PRPG:

Forgotten Fad Restaurants

September 20, 2019

Fast food burger places, barbecue joints, and Chinese restaurants remain stalwarts on the American food scene, outlasting a lot of other types of eateries that have come…and mostly gone.

Fondue

While the notion of dipping pieces of bread, meat, and vegetables in hot oil or cheese and calling it a (very filling) meal dates back to 18th century Switzerland, it caught on in America in the late ‘60s and 1970s. Fondue became a major food fad, both as an in-home dinner party concept (if you got married in the ‘70s, you were probably gifted a fondue set) and as a restaurant theme. Couples or groups would get their own big pot of cheese and stick skewers of food into the bubbling cauldrons. Then, for dessert: cookies and cake dipped into melted chocolate fondue. (That doesn’t date back to the 1700s — chocolate fondue is purely American.) One of the biggest fondue restaurant chains, The Melting Pot, still operates about 100 locations, far less than it did at its peak in the mid-1980s.

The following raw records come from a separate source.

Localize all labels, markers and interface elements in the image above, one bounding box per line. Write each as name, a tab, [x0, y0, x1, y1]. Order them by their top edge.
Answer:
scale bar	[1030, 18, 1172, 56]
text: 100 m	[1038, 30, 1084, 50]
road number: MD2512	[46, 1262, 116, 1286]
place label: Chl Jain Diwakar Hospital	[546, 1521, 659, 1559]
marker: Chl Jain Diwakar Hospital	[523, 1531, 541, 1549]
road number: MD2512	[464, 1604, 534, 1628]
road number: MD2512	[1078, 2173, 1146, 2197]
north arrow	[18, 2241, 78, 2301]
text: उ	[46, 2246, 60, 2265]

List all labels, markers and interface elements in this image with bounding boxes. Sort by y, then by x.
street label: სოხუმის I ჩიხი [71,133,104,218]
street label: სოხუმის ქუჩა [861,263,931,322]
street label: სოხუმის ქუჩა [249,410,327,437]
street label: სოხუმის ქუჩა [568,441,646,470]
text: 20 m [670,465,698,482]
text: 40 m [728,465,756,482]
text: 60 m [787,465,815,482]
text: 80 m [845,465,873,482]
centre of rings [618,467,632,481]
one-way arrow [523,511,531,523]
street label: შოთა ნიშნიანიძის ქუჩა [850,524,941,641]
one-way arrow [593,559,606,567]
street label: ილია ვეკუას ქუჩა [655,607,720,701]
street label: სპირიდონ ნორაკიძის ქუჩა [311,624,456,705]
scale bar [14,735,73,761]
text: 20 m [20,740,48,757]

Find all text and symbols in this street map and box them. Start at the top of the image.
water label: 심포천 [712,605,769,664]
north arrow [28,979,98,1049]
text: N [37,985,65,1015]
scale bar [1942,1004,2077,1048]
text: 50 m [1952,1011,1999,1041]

Pizza parlors with pipe organs

It seems an arbitrary and inexplicable combination, but in the ‘70s and ‘80s, every major city in the United States was home to at least one pizza parlors where a live musician played old-timey songs (or movie scores, or adapted rock tunes) on a gigantic pipe organ, many of them dating to the 1920s. (Plenty of these establishments salvaged their organs from old, disused silent movie theaters.) Essentially low-cost, easily repeatable dinner theater, “pizza and pipes” joints faded away by the mid-‘90s, replaced by another, more up to date kind of dinner theater: ones with singing animatronics, like Showbiz Pizza and Chuck E. Cheese.

Healthy frozen yogurt

It seems like every strip mall in the country today is home to a small, self-service, weight-and-pay frozen yogurt shop, but that’s the second wave of its popularity. Back in the ‘80s, thousands of frozen yogurt shops opened up across America, mimicking the ice cream shops of yore — customers went in, and a person behind the counter served them their ice cream. They exploded in popularity because in the health-conscious ‘80s, frozen yogurt was marketed as a healthy alternative to ice cream, because it had less fat. (It remained, however, just as sugary, and is also full of a lot more preservatives than most ice creams.) While there were plenty of mom-and-pop stores, but one chain dominated the fro-yo market: The Country’s Best Yogurt (TCBY). Once 2000-locations strong in the early ‘90s, there are now just a few hundred.